This Razor Brand Actually Shows Female Body Hair In Its Ads And It’s About Time
New female razor brand is the first to show body hair in ads
Let’s talk about razor ads for a second. In every single one of them, the women are totally, completely hairless even though the product is all about shaving. It’s kind of like advertisers don’t want to show women with body hair because they think it’s unattractive (even though we’re all pretty prickly after a day or two).
Enter: Billie, the very first razor brand that actually shows women with hair. Halle-freaking-lujah.
Here’s the whole delightfully hairy deal. Billie’s advertising campaign features women with armpit, stomach, pubic, and leg hair. And when you see women shaving in the ads, you actually see them shaving hair away. Because it’s not too often that women sit in their bathtub and take a razor to their completely HAIRLESS body (*ahem* looking at you, Schick Intuition).
Georgina Gooley, the company’s co-founder, told TODAY that she wants to ditch the public stigma of women showing their body hair.
“When we started to build this brand, what we did was we went back 100 years and really wanted to understand when did women start shaving in America, what’s the messaging around kind of this hair removal and how had brands been talking to women?” she explained. “And what we found was, a lot of it is rooted in shame and making women feel bad by having body hair and then pushing your product so that you could sell more razors.”
ALSO — have you noticed that men always have at least some facial hair in their shaving ads? Double standards at their finest.
Gooley emphasized that it’s totally, totally fine if women want to keep their body hair — and it’s fine if they don’t. She just wants to make sure that women are shaving it all away for the right reasons.
“We want to be representing what real women look like,” she said. “We never want to tell women that they should have hair somewhere, they shouldn’t have hair somewhere … it’s OK to have body hair and if you choose to keep it, then great.
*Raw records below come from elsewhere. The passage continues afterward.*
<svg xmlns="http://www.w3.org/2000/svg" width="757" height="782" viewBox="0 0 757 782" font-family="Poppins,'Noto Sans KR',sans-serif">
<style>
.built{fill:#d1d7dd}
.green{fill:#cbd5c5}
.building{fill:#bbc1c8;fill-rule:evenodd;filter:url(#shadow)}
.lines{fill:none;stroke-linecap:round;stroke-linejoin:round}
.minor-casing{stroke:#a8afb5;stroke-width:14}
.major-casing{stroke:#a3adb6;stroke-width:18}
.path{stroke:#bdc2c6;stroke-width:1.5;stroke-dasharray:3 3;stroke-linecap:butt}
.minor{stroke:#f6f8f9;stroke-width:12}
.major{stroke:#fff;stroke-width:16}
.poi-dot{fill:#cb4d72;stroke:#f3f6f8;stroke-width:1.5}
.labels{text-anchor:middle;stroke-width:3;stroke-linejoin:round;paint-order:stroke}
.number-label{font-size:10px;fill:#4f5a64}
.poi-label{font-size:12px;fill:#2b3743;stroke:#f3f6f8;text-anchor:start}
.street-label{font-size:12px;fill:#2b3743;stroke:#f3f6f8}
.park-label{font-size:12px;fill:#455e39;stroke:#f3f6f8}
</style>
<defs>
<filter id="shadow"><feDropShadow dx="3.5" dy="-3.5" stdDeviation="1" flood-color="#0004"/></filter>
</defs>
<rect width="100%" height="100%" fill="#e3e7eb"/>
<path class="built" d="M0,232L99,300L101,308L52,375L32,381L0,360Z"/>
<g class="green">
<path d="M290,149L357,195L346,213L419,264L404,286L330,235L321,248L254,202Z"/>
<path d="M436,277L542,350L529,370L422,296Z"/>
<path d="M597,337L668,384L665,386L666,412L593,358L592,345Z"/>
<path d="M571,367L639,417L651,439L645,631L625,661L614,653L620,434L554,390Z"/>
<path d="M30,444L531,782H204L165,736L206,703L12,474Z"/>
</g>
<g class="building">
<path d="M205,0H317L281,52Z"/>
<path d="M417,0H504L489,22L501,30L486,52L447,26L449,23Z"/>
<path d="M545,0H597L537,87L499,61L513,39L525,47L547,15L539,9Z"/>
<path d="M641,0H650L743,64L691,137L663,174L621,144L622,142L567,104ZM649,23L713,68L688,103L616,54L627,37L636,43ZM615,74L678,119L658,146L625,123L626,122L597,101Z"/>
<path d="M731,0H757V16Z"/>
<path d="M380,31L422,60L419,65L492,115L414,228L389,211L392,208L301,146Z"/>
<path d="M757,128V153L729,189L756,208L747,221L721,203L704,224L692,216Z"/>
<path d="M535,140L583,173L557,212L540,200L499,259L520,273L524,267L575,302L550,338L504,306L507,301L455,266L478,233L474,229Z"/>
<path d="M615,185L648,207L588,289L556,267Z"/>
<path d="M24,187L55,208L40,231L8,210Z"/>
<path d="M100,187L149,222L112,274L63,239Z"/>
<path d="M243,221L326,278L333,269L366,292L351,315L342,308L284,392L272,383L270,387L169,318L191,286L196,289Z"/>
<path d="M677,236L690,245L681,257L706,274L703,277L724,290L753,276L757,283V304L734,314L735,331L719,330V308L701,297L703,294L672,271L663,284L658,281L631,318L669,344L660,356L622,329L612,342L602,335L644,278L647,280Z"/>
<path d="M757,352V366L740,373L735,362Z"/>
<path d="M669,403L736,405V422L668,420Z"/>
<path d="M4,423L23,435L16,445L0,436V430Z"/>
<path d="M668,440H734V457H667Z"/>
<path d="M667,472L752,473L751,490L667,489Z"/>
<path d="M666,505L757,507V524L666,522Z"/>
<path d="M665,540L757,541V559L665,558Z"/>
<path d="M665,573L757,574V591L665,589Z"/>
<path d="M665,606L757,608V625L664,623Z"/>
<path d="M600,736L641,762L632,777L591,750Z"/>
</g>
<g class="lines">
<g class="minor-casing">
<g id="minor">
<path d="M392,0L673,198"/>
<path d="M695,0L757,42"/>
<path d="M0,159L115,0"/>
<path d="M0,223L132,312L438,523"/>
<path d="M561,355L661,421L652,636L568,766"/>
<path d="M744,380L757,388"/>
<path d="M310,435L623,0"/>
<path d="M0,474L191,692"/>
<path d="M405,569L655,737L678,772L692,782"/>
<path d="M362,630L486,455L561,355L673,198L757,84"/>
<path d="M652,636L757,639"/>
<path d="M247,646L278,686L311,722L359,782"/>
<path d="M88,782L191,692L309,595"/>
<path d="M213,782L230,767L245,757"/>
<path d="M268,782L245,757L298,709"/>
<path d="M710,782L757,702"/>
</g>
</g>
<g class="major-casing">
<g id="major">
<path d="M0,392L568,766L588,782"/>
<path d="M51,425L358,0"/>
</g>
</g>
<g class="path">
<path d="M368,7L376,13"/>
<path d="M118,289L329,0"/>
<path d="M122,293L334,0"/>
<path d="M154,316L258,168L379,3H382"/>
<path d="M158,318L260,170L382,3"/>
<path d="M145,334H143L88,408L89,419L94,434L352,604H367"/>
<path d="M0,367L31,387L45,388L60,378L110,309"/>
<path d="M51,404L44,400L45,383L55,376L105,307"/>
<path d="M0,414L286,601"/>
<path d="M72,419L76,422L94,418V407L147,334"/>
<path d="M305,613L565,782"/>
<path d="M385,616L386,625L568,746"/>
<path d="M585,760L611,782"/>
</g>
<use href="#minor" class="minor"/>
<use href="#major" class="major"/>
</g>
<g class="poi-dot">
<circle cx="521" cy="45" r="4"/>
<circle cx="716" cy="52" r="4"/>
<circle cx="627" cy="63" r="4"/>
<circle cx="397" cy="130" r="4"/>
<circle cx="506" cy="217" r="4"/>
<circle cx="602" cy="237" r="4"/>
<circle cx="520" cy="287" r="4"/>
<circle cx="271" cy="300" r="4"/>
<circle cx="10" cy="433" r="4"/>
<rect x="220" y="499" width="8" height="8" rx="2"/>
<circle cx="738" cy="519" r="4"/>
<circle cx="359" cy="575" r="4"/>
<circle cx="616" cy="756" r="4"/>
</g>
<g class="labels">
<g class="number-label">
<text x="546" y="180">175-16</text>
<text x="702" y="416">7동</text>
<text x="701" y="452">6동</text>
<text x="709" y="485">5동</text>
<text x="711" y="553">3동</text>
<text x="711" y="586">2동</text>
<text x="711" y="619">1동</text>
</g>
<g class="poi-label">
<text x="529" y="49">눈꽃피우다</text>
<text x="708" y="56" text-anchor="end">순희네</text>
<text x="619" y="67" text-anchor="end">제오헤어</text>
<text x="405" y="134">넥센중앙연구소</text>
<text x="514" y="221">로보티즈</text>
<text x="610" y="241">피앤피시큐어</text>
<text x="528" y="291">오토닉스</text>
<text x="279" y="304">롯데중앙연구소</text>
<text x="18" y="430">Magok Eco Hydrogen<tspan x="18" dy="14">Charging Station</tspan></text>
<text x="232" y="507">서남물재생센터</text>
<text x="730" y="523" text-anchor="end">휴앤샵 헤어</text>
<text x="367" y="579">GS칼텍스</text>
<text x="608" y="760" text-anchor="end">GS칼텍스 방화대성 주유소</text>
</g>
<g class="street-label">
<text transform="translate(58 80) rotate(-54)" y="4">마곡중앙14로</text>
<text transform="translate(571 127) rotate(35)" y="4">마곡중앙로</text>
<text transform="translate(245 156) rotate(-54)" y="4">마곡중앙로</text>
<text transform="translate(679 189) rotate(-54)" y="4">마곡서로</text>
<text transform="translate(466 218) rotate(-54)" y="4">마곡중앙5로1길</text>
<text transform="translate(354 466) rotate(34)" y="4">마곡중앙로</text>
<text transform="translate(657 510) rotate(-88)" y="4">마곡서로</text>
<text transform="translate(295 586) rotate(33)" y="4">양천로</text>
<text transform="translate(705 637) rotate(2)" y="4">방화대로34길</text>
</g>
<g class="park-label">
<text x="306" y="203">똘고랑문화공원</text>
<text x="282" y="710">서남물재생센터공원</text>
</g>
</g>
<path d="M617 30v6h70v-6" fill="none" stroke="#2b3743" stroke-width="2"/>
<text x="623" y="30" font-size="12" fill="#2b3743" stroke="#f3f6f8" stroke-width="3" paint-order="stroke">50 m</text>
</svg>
If you choose one day, you wake up and you want to shave it, that’s fine as well. But either way, you shouldn’t be apologizing for your choice and no choice is wrong.”
The razors themselves are $9, come with a magnetic holder, and are shipped with four blade replacements. They’re also sold without the pink tax, which hikes up the prices of female products. Oh, and Billie has a line of body wash, shaving cream, and after-shave lotion to boot.
Sign me up for all of this. I might shave use the razors to shave a little. I might shave a lot — but you know what? It’s up to me, damnit.